The paradox of the Second World War was that the British Air Force (RAF) was responsible for the deaths of many more civilians in Western Europe than Hitler’s Luftwaffe. The head of Bomber Command in the RAF, Arthur Harris (also known as Bomber Harris), used to measure the success of his bombing campaigns by the number of acres that were burnt down or reduced to rubble. He had vowed that no German city or town would be left standing by the time the war ended.
In February 1942, the British cabinet passed the Area Bombing directive, which authorized the RAF Bomber Command to destroy the morale of the German population by orchestrating raids against the German industrial workforce and the civilian targets in German cities and towns.
At the start of his bombing campaign, Harris quoted the Old Testament: “The Nazis entered this war under the rather childish delusion that they were going to bomb everyone else, and nobody was going to bomb them. At Rotterdam, London, Warsaw and half a hundred other places, they put their rather naive theory into operation. They sowed the wind, and now they are going to reap the whirlwind.”
In March 1942, the RAF sent 235 bombers to target the Renault factory at the outskirts of Paris that was being used by the Nazis to manufacture vehicles for military use. While wiping out the factory, the RAF bombers killed hundreds of French civilians. On 28 March, the RAF targeted the north German port of Lübeck with a mixture of high-explosive bombs and incendiaries. They burned the old town down.

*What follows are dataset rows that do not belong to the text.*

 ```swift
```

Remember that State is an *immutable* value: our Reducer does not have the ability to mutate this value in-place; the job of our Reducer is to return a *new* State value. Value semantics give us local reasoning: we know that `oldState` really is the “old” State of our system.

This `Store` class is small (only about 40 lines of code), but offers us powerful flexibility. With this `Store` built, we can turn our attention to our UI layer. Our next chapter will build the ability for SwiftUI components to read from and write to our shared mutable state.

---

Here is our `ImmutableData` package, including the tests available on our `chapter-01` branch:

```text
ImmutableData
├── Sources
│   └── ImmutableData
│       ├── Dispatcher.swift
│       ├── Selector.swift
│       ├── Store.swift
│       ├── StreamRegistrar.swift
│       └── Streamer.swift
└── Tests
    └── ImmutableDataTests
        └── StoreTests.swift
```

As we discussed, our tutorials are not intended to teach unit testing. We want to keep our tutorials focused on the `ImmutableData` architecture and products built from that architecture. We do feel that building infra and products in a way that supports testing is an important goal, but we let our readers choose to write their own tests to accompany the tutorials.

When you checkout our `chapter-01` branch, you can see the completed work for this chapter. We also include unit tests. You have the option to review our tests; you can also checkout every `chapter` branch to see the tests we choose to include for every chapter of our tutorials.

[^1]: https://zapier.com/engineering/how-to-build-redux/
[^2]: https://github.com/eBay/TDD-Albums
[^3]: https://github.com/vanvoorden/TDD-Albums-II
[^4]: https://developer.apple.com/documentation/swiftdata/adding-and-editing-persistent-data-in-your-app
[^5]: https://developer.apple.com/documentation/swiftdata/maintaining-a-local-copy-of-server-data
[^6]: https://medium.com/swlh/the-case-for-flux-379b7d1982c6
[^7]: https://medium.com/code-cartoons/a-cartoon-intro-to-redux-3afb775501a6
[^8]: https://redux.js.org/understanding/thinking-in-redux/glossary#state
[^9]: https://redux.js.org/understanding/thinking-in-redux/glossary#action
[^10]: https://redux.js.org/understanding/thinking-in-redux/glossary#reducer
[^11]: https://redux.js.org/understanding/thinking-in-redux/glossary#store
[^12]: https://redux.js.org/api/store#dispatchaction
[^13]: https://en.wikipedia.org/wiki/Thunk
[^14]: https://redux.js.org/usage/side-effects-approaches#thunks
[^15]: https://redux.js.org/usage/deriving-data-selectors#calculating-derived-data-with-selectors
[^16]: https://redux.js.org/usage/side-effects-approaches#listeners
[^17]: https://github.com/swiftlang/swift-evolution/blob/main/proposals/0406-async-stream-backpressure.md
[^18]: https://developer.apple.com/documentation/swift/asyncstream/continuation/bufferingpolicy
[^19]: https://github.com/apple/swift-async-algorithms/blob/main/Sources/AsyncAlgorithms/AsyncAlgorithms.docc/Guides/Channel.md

When Hitler learned about the destruction of Lübeck, he was outraged. He said that the RAF was acting like terrorists. A Luftwaffe adjutant records Hitler as saying: “Now terror will be answered with terror.” He ordered the Luftwaffe to step up their campaigns against civilian targets in Britain. In April, the RAF carried out four devastating raids on Rostock causing massive civilian casualties. Goebbels described the campaigns of the RAF as “Terrorangriff” (terror raid).
In May 1942, Harris orchestrated his first thousand bombers raid in the city of Cologne. The devastation was overwhelming. Thousands of civilians died. The British newspapers cheered Cologne’s destruction. The headline in a major British Newspaper was: “Vengeance Begins!”
In the same month, the RAF raided Wuppertal and created their first firestorm. After the pathfinders had dropped their marker flares, the wave of bombers dropped their incendiaries. When the town was ablaze, they dropped their high explosive bombs which blew the buildings. The fire sucked the air from all around, asphyxiating many people. The tarmac on the streets melted and those who were trying to flee found their shoes getting stuck. To escape the inferno, many desperate citizens plunged into the river and drowned.
Before the D-Day invasion, the RAF conducted broad strategic bombing of several targets in France and Germany. In Western Europe, the most controversial raid of the war took place in February 1945: this was the bombing of Dresden, a joint operation of RAF and USAAF that created a massive firestorm in which more than 25,000 civilians perished.
The RAF continued to raid Germany even after it became clear that the German regime was falling. They bombed Pforzheim in February 1945, killing 32 percent of the town’s population. In March 1945, the RAF dropped its highest monthly weight of ordinance in the Second World War.
The American Air Force (USAAF) was as brutal as the RAF—to reduce their own casualties, the Americans made excessive use of high explosives, which resulted in massive loss of civilian lives. Unlike the Luftwaffe, the USAAF and RAF were not handicapped by the scarcity of bombers, high explosive bombs, and incendiaries. This enabled the allied side to orchestrate indiscriminate bombing campaigns without bothering about civilian casualties.
American Generals like Curtis LeMay were inspired by Arthur Harris’s strategy of using “terror bombing.” While talking about America’s bombing raids on Japan, LeMay bragged: “We scorched and boiled and baked to death more people in Tokyo that night of March 9–10 than went up in the vapor of Hiroshima and Nagasaki combined.” The British and the Americans were not fighting for moral values. They were fighting like barbarians.
In 1992, when Queen Elizabeth was unveiling a statue of Arthur Harris in London, she was jeered by protestors. Many protesters shouted: “Harris was a war criminal.”